▸ What to do:
The reply should hold every record, copied exactly, and none of the pictures.

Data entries
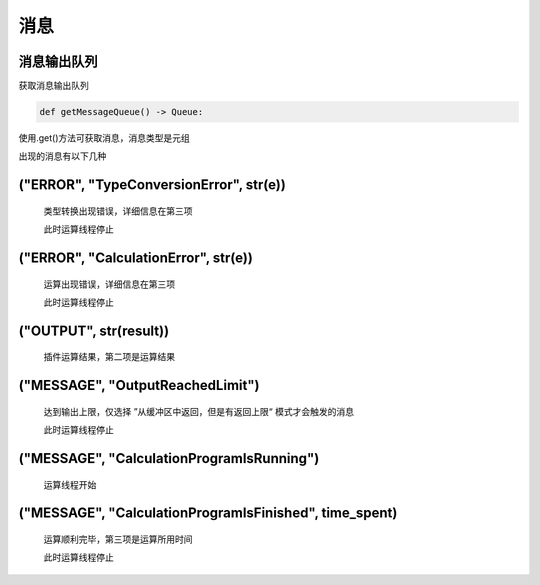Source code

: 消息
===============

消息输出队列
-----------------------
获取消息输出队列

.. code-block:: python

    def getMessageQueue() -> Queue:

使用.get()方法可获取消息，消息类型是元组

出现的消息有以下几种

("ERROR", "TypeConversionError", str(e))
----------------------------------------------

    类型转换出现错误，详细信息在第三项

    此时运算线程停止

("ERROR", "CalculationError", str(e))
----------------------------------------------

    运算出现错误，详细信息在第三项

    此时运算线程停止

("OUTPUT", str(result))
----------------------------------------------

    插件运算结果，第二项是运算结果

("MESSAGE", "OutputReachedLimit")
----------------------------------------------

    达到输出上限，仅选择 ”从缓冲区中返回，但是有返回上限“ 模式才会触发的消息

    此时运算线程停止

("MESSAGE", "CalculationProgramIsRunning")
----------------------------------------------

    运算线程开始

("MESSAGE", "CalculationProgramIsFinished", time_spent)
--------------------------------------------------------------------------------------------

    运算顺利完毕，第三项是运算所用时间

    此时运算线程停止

▸ Written solution:
Source code

: 消息
===============

消息输出队列
-----------------------
获取消息输出队列

.. code-block:: python

    def getMessageQueue() -> Queue:

使用.get()方法可获取消息，消息类型是元组

出现的消息有以下几种

("ERROR", "TypeConversionError", str(e))
----------------------------------------------

    类型转换出现错误，详细信息在第三项

    此时运算线程停止

("ERROR", "CalculationError", str(e))
----------------------------------------------

    运算出现错误，详细信息在第三项

    此时运算线程停止

("OUTPUT", str(result))
----------------------------------------------

    插件运算结果，第二项是运算结果

("MESSAGE", "OutputReachedLimit")
----------------------------------------------

    达到输出上限，仅选择 ”从缓冲区中返回，但是有返回上限“ 模式才会触发的消息

    此时运算线程停止

("MESSAGE", "CalculationProgramIsRunning")
----------------------------------------------

    运算线程开始

("MESSAGE", "CalculationProgramIsFinished", time_spent)
--------------------------------------------------------------------------------------------

    运算顺利完毕，第三项是运算所用时间

    此时运算线程停止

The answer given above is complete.